Pick every line from the data that holds the word "AioPaginator".

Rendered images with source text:
# # #

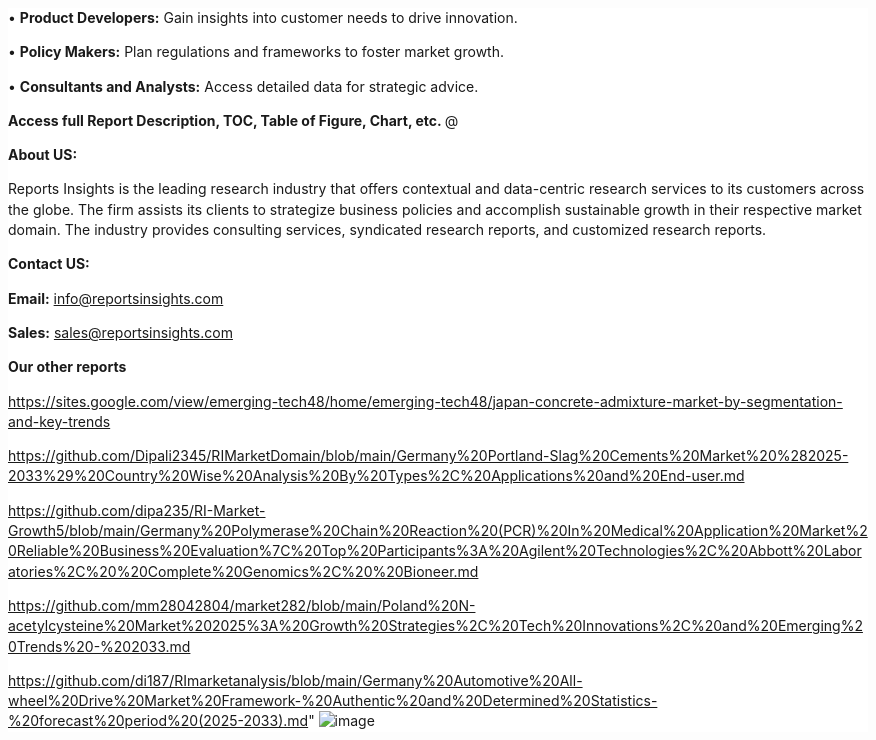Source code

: • <strong>Product Developers:</strong> Gain insights into customer needs to drive innovation.

• <strong>Policy Makers:</strong> Plan regulations and frameworks to foster market growth.

• <strong>Consultants and Analysts:</strong> Access detailed data for strategic advice.
</ul>
<strong>Access full Report Description, TOC, Table of Figure, Chart, etc. </strong>@  <a href= style=color:#0000ff;></a></font>

<strong><strong>About US</strong>:</strong>

Reports Insights is the leading research industry that offers contextual and data-centric research services to its customers across the globe. The firm assists its clients to strategize business policies and accomplish sustainable growth in their respective market domain. The industry provides consulting services, syndicated research reports, and customized research reports.

<strong>Contact US:</strong>

<p class=""""><b>Email:</b> <a href=mailto:info@reportsinsights.com>info@reportsinsights.com</a></p>
<p class=""""><b>Sales:</b> <a href=mailto:sales@reportsinsights.com>sales@reportsinsights.com</a></p>

<strong>Our other reports</strong>

<a href=https://sites.google.com/view/emerging-tech48/home/emerging-tech48/japan-concrete-admixture-market-by-segmentation-and-key-trends>https://sites.google.com/view/emerging-tech48/home/emerging-tech48/japan-concrete-admixture-market-by-segmentation-and-key-trends</a>

<a href=https://github.com/Dipali2345/RIMarketDomain/blob/main/Germany%20Portland-Slag%20Cements%20Market%20%282025-2033%29%20Country%20Wise%20Analysis%20By%20Types%2C%20Applications%20and%20End-user.md>https://github.com/Dipali2345/RIMarketDomain/blob/main/Germany%20Portland-Slag%20Cements%20Market%20%282025-2033%29%20Country%20Wise%20Analysis%20By%20Types%2C%20Applications%20and%20End-user.md</a>

<a href=https://github.com/dipa235/RI-Market-Growth5/blob/main/Germany%20Polymerase%20Chain%20Reaction%20(PCR)%20In%20Medical%20Application%20Market%20Reliable%20Business%20Evaluation%7C%20Top%20Participants%3A%20Agilent%20Technologies%2C%20Abbott%20Laboratories%2C%20%20Complete%20Genomics%2C%20%20Bioneer.md>https://github.com/dipa235/RI-Market-Growth5/blob/main/Germany%20Polymerase%20Chain%20Reaction%20(PCR)%20In%20Medical%20Application%20Market%20Reliable%20Business%20Evaluation%7C%20Top%20Participants%3A%20Agilent%20Technologies%2C%20Abbott%20Laboratories%2C%20%20Complete%20Genomics%2C%20%20Bioneer.md</a>

<a href=https://github.com/mm28042804/market282/blob/main/Poland%20N-acetylcysteine%20Market%202025%3A%20Growth%20Strategies%2C%20Tech%20Innovations%2C%20and%20Emerging%20Trends%20-%202033.md>https://github.com/mm28042804/market282/blob/main/Poland%20N-acetylcysteine%20Market%202025%3A%20Growth%20Strategies%2C%20Tech%20Innovations%2C%20and%20Emerging%20Trends%20-%202033.md</a>

<a href=https://github.com/di187/RImarketanalysis/blob/main/Germany%20Automotive%20All-wheel%20Drive%20Market%20Framework-%20Authentic%20and%20Determined%20Statistics-%20forecast%20period%20(2025-2033).md>https://github.com/di187/RImarketanalysis/blob/main/Germany%20Automotive%20All-wheel%20Drive%20Market%20Framework-%20Authentic%20and%20Determined%20Statistics-%20forecast%20period%20(2025-2033).md</a>"
![image](https://github.com/user-attachments/assets/76dc267b-4959-4a05-89c0-ebb9725b0c87)
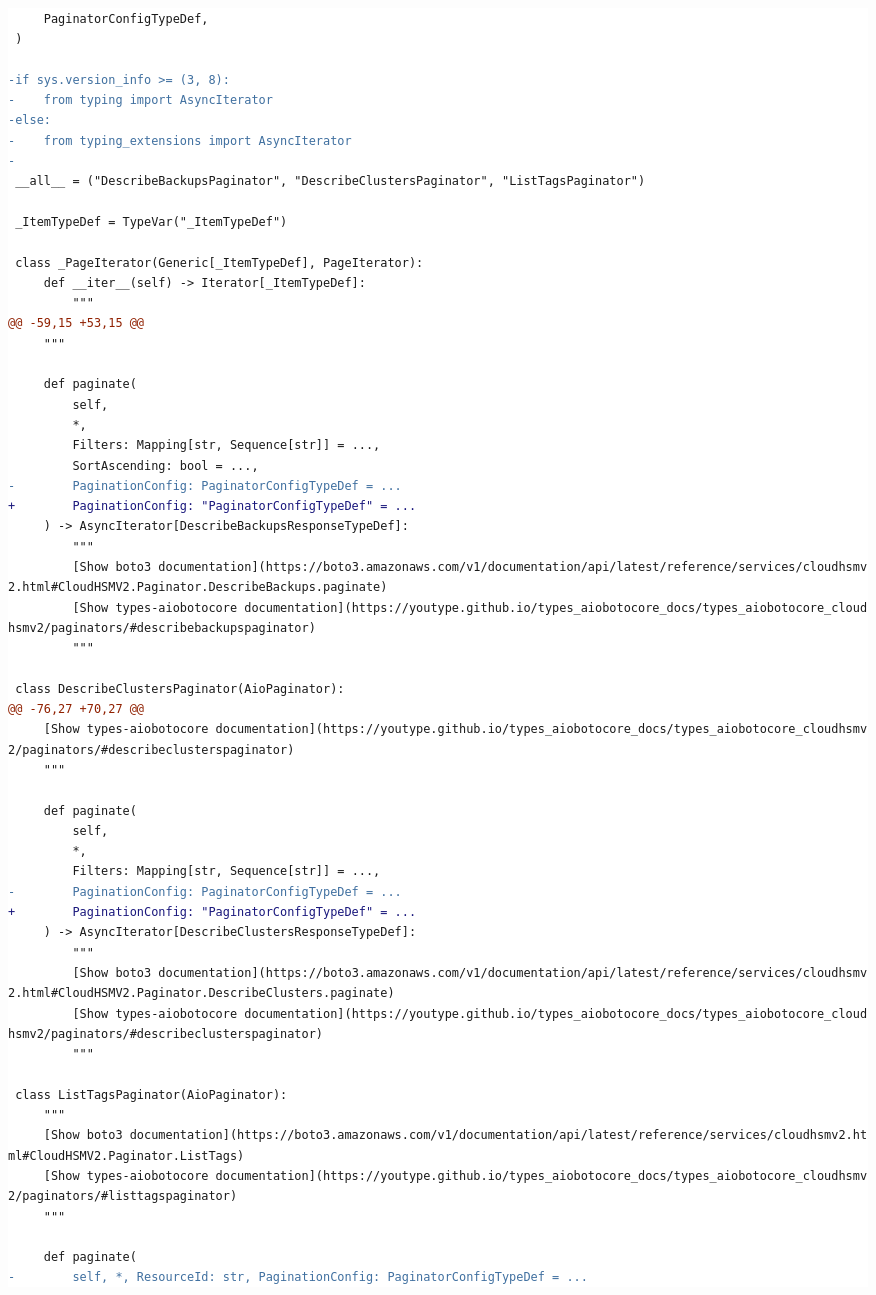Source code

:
 ```diff
     PaginatorConfigTypeDef,
 )
 
-if sys.version_info >= (3, 8):
-    from typing import AsyncIterator
-else:
-    from typing_extensions import AsyncIterator
-
 __all__ = ("DescribeBackupsPaginator", "DescribeClustersPaginator", "ListTagsPaginator")
 
 _ItemTypeDef = TypeVar("_ItemTypeDef")
 
 class _PageIterator(Generic[_ItemTypeDef], PageIterator):
     def __iter__(self) -> Iterator[_ItemTypeDef]:
         """
@@ -59,15 +53,15 @@
     """
 
     def paginate(
         self,
         *,
         Filters: Mapping[str, Sequence[str]] = ...,
         SortAscending: bool = ...,
-        PaginationConfig: PaginatorConfigTypeDef = ...
+        PaginationConfig: "PaginatorConfigTypeDef" = ...
     ) -> AsyncIterator[DescribeBackupsResponseTypeDef]:
         """
         [Show boto3 documentation](https://boto3.amazonaws.com/v1/documentation/api/latest/reference/services/cloudhsmv2.html#CloudHSMV2.Paginator.DescribeBackups.paginate)
         [Show types-aiobotocore documentation](https://youtype.github.io/types_aiobotocore_docs/types_aiobotocore_cloudhsmv2/paginators/#describebackupspaginator)
         """
 
 class DescribeClustersPaginator(AioPaginator):
@@ -76,27 +70,27 @@
     [Show types-aiobotocore documentation](https://youtype.github.io/types_aiobotocore_docs/types_aiobotocore_cloudhsmv2/paginators/#describeclusterspaginator)
     """
 
     def paginate(
         self,
         *,
         Filters: Mapping[str, Sequence[str]] = ...,
-        PaginationConfig: PaginatorConfigTypeDef = ...
+        PaginationConfig: "PaginatorConfigTypeDef" = ...
     ) -> AsyncIterator[DescribeClustersResponseTypeDef]:
         """
         [Show boto3 documentation](https://boto3.amazonaws.com/v1/documentation/api/latest/reference/services/cloudhsmv2.html#CloudHSMV2.Paginator.DescribeClusters.paginate)
         [Show types-aiobotocore documentation](https://youtype.github.io/types_aiobotocore_docs/types_aiobotocore_cloudhsmv2/paginators/#describeclusterspaginator)
         """
 
 class ListTagsPaginator(AioPaginator):
     """
     [Show boto3 documentation](https://boto3.amazonaws.com/v1/documentation/api/latest/reference/services/cloudhsmv2.html#CloudHSMV2.Paginator.ListTags)
     [Show types-aiobotocore documentation](https://youtype.github.io/types_aiobotocore_docs/types_aiobotocore_cloudhsmv2/paginators/#listtagspaginator)
     """
 
     def paginate(
-        self, *, ResourceId: str, PaginationConfig: PaginatorConfigTypeDef = ...
```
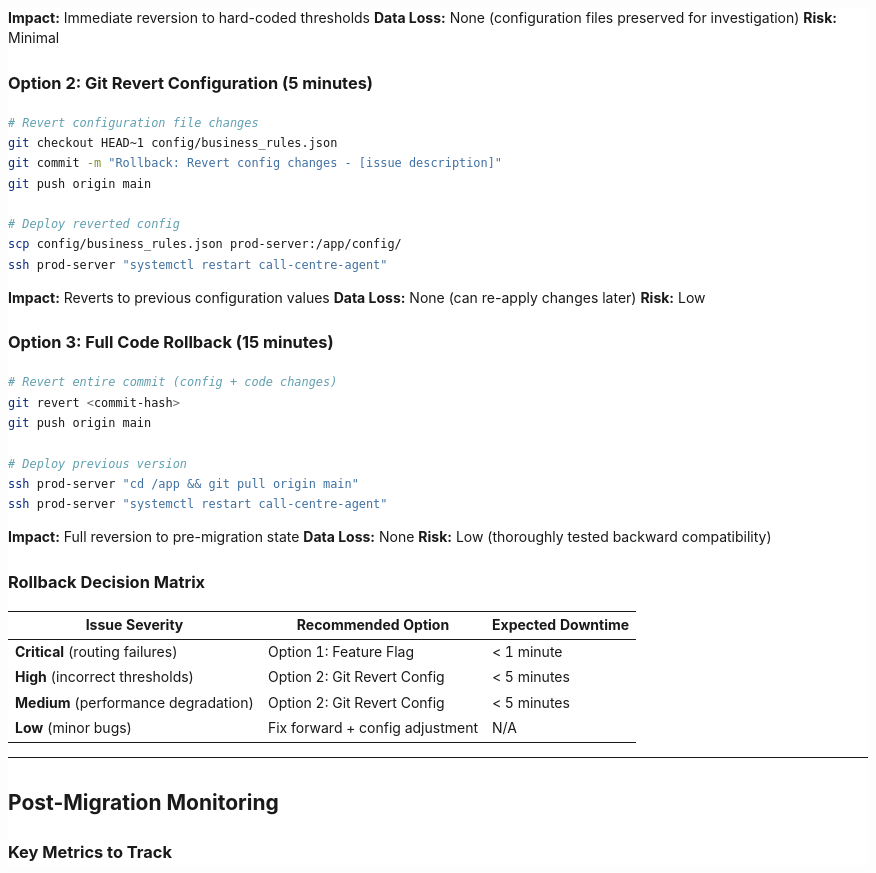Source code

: **Impact:** Immediate reversion to hard-coded thresholds
**Data Loss:** None (configuration files preserved for investigation)
**Risk:** Minimal

### Option 2: Git Revert Configuration (5 minutes)

```bash
# Revert configuration file changes
git checkout HEAD~1 config/business_rules.json
git commit -m "Rollback: Revert config changes - [issue description]"
git push origin main

# Deploy reverted config
scp config/business_rules.json prod-server:/app/config/
ssh prod-server "systemctl restart call-centre-agent"
```

**Impact:** Reverts to previous configuration values
**Data Loss:** None (can re-apply changes later)
**Risk:** Low

### Option 3: Full Code Rollback (15 minutes)

```bash
# Revert entire commit (config + code changes)
git revert <commit-hash>
git push origin main

# Deploy previous version
ssh prod-server "cd /app && git pull origin main"
ssh prod-server "systemctl restart call-centre-agent"
```

**Impact:** Full reversion to pre-migration state
**Data Loss:** None
**Risk:** Low (thoroughly tested backward compatibility)

### Rollback Decision Matrix

| Issue Severity | Recommended Option | Expected Downtime |
|----------------|-------------------|-------------------|
| **Critical** (routing failures) | Option 1: Feature Flag | < 1 minute |
| **High** (incorrect thresholds) | Option 2: Git Revert Config | < 5 minutes |
| **Medium** (performance degradation) | Option 2: Git Revert Config | < 5 minutes |
| **Low** (minor bugs) | Fix forward + config adjustment | N/A |

---

## Post-Migration Monitoring

### Key Metrics to Track

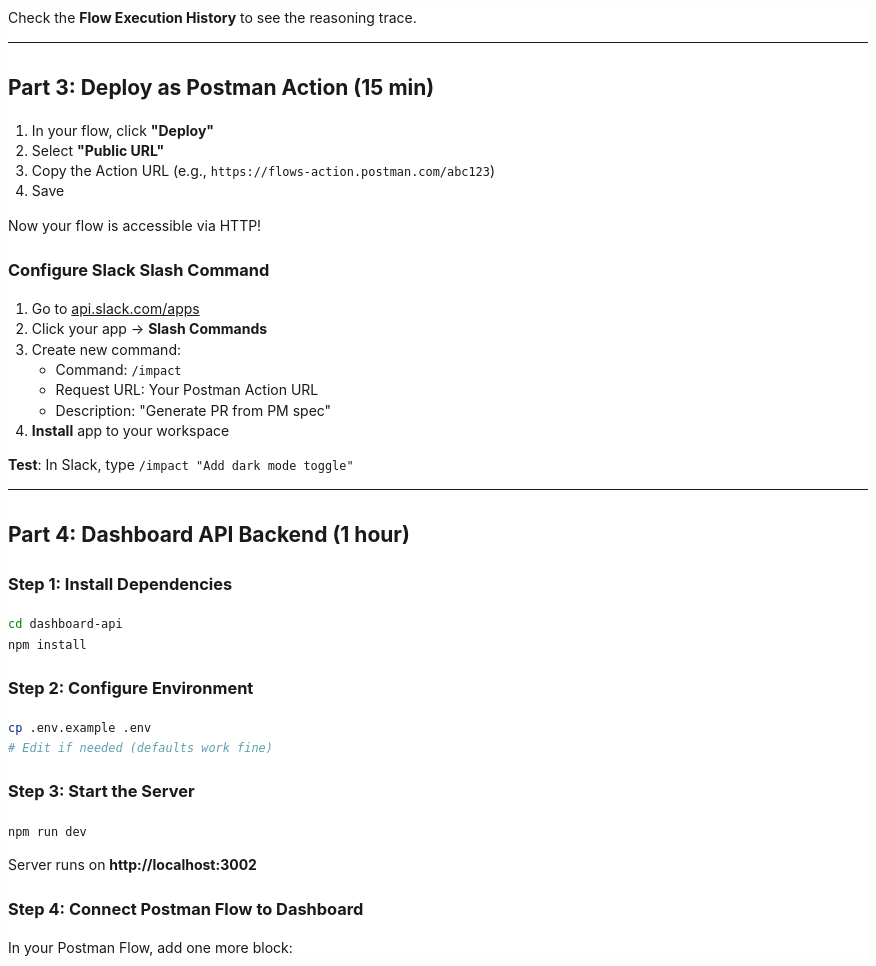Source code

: Check the **Flow Execution History** to see the reasoning trace.

---

## Part 3: Deploy as Postman Action (15 min)

1. In your flow, click **"Deploy"**
2. Select **"Public URL"**
3. Copy the Action URL (e.g., `https://flows-action.postman.com/abc123`)
4. Save

Now your flow is accessible via HTTP!

### Configure Slack Slash Command

1. Go to [api.slack.com/apps](https://api.slack.com/apps)
2. Click your app → **Slash Commands**
3. Create new command:
   - Command: `/impact`
   - Request URL: Your Postman Action URL
   - Description: "Generate PR from PM spec"
4. **Install** app to your workspace

**Test**: In Slack, type `/impact "Add dark mode toggle"`

---

## Part 4: Dashboard API Backend (1 hour)

### Step 1: Install Dependencies

```bash
cd dashboard-api
npm install
```

### Step 2: Configure Environment

```bash
cp .env.example .env
# Edit if needed (defaults work fine)
```

### Step 3: Start the Server

```bash
npm run dev
```

Server runs on **http://localhost:3002**

### Step 4: Connect Postman Flow to Dashboard

In your Postman Flow, add one more block:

# # #

(Reply):
 class DescribeClustersPaginator(AioPaginator):
 class ListTagsPaginator(AioPaginator):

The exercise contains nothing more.